その黎明期にあたるのが、《MZシリーズ》である。懇意にしていた個人経営の電器店が店じまいするときにいただいた、MZ−80K BASIC解説書の表紙をご覧いただこう。
MZ-80K BASIC解説書(1978)
昭和53年に198,000円で発売されたセミキットモデル。それぞれのパーツを組み立てれば完成するパソコン。説明書によれば、一部ハンダつけの作業を伴う。
CPU Z-80 ROM 4KB RAM 20KB(標準)。筐体に10型モノクロディスプレイとデータレコーダがあるオールインワンタイプのパソコン。この数年前、ワンボードマイコン(例:NEC TK-80)が売り出され、マイコンへの関心が高くなっていた。
組み立てなのは、ワンボードマイコンがハンダごてを使って基盤から作っていく名残りで、作りながらコンピュータの仕組みも知ろうという思いがあったと思われる。
MZ-80K BASIC解説書(1978)
オーディオ・アマチュア無線機を作ったり改良したりした人には難なくでき、魅力的な商品。今ではパソコンを《キットを組んで作った》と若い人に言っても理解できないだろう。
手元にあるBASIC解説書はイラストを多用し、こういうときはこんなコマンドを使ってプログラムするという読み物形式なっている。パソコンの黎明期、個人向けにプログラミングは楽しいを分からせるために、試行錯誤で解説書を作ったあとが伺える。

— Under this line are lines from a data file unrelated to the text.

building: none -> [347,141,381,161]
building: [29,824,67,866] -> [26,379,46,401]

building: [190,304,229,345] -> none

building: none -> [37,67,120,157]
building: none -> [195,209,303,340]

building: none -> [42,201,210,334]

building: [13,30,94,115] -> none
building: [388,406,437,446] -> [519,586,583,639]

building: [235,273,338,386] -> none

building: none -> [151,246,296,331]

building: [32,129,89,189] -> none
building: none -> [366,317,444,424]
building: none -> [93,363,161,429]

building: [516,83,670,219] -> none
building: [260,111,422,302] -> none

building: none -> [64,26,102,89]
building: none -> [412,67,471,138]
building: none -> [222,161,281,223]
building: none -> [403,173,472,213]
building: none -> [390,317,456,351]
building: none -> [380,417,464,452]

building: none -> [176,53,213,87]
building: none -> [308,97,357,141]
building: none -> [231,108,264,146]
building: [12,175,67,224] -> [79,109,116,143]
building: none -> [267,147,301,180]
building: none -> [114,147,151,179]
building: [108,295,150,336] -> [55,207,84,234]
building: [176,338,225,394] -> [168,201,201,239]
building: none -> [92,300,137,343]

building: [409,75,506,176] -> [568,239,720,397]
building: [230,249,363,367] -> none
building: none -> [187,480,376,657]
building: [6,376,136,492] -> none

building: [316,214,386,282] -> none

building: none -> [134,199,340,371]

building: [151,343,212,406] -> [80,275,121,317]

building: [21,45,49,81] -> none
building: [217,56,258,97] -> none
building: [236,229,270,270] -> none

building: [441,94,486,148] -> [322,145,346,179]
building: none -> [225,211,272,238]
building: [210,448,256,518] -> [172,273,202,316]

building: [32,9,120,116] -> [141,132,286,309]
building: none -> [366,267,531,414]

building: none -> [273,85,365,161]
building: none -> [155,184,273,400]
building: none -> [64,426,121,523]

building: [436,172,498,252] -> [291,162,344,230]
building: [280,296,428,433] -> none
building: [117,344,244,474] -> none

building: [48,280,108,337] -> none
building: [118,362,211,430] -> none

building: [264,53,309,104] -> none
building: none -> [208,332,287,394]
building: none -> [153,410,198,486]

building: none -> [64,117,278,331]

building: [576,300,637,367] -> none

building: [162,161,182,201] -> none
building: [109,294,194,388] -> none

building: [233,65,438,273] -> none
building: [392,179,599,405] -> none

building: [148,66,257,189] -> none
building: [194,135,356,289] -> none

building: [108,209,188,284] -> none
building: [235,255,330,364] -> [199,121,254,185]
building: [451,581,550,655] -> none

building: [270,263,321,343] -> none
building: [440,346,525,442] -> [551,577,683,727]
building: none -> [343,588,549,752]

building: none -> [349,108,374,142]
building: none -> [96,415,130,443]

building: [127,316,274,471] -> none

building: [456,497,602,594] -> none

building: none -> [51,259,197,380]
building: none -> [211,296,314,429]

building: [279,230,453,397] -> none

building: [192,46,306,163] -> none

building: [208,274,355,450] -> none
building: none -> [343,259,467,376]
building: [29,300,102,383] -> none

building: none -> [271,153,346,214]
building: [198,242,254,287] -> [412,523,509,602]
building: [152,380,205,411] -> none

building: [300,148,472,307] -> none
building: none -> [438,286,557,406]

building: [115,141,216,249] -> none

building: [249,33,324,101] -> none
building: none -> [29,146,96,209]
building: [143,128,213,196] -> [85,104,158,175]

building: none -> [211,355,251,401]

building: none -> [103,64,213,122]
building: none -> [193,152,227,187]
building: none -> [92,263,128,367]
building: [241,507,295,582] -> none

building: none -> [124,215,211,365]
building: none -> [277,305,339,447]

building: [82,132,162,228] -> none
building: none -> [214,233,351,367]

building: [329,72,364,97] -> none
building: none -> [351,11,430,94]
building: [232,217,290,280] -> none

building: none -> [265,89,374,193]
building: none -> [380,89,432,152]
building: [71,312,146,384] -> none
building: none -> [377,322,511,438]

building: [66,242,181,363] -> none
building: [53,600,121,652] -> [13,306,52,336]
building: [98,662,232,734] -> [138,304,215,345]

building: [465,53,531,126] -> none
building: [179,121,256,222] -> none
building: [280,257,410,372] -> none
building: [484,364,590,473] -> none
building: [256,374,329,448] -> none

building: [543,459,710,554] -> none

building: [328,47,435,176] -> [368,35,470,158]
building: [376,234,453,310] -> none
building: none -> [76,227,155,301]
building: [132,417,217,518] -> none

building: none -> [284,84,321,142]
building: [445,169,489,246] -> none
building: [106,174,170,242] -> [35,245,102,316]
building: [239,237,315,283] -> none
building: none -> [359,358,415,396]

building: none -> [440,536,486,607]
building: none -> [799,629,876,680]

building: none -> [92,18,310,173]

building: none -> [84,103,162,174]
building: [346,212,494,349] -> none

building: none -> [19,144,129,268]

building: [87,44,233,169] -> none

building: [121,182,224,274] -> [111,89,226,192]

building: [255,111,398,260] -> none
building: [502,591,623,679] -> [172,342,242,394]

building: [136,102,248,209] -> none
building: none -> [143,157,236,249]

個性的なX1,X68000等の名機を生みだしパソコンをだしたシャープの1980年代は、今とは違うパソコンへの興味と憧れがあった。これからは、アンドロイド端末でかつての御三家の勢いを見せてほしい。撤退の報を訊いて感じたことである。
【追記】
パソコン・ワープロ専用機を含めた取扱説明書は、メーカーにも残っていない場合もあり、体系的に保管・分類をしていく図書館の存在が必要かと思われます。コンピュータの歴史を知る上で、実機以上に紙の資料は重要であります。